Extracted data entries
◆ ◆ ◆ ◆ ◆

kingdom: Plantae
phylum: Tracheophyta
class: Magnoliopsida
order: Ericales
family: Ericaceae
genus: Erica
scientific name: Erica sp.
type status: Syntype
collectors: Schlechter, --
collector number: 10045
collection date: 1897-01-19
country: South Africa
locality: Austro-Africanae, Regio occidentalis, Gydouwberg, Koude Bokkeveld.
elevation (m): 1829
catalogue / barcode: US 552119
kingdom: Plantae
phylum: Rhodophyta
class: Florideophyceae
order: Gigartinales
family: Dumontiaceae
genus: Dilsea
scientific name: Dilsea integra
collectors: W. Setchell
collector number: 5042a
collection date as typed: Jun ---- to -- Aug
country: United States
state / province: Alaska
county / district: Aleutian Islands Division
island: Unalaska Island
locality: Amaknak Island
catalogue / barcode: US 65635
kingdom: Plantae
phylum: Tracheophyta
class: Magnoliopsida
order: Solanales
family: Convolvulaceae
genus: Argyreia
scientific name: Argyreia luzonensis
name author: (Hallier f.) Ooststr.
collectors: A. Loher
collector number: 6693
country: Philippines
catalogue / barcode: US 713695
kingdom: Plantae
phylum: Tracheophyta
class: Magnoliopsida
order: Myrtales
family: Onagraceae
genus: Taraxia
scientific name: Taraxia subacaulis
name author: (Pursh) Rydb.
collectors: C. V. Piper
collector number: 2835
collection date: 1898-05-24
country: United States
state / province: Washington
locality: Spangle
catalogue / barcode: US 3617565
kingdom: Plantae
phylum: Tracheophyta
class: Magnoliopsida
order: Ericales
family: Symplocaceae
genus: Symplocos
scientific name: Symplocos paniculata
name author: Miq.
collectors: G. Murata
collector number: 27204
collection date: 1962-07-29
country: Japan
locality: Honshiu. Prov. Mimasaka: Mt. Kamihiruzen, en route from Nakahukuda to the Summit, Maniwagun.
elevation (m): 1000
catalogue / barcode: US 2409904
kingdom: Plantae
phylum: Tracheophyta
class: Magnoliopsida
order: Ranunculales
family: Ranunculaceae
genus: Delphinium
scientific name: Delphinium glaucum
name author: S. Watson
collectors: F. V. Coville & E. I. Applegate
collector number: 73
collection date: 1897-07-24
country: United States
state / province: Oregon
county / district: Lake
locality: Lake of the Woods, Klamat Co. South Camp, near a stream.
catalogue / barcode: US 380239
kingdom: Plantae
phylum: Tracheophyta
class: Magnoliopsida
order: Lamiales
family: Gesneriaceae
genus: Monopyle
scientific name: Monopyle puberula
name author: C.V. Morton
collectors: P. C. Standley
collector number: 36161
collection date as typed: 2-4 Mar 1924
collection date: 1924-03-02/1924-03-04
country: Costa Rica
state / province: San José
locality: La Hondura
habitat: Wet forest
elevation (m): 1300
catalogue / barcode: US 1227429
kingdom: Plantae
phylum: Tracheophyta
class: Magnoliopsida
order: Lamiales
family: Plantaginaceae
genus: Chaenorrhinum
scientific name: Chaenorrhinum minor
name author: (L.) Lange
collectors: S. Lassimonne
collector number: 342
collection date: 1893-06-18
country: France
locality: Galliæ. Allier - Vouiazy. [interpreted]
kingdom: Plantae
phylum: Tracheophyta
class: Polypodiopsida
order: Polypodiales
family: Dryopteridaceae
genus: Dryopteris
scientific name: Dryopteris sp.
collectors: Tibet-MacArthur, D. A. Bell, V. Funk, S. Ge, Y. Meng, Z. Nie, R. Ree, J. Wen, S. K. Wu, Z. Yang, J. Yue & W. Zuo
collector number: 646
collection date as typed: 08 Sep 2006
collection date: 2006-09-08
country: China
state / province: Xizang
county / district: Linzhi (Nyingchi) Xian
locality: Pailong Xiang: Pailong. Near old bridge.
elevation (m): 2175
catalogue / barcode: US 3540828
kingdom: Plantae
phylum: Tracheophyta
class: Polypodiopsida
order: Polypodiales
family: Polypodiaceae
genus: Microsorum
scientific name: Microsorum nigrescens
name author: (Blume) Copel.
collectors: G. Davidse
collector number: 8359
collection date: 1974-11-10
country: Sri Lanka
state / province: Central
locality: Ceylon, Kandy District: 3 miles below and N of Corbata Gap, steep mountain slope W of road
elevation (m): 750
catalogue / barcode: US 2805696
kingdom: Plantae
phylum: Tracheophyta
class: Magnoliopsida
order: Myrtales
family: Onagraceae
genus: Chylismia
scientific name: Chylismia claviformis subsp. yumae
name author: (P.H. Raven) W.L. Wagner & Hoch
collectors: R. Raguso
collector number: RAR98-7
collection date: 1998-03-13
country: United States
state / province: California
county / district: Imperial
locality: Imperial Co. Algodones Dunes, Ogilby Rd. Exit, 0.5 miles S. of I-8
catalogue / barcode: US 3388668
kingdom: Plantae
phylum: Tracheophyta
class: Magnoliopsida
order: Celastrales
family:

◆ ◆ ◆ ◆ ◆

Task statement: Report every line in the items above that holds the word "genus", copying each line in full. Case counts.

Solution for this exercise:
genus: Erica
genus: Dilsea
genus: Argyreia
genus: Taraxia
genus: Symplocos
genus: Delphinium
genus: Monopyle
genus: Chaenorrhinum
genus: Dryopteris
genus: Microsorum
genus: Chylismia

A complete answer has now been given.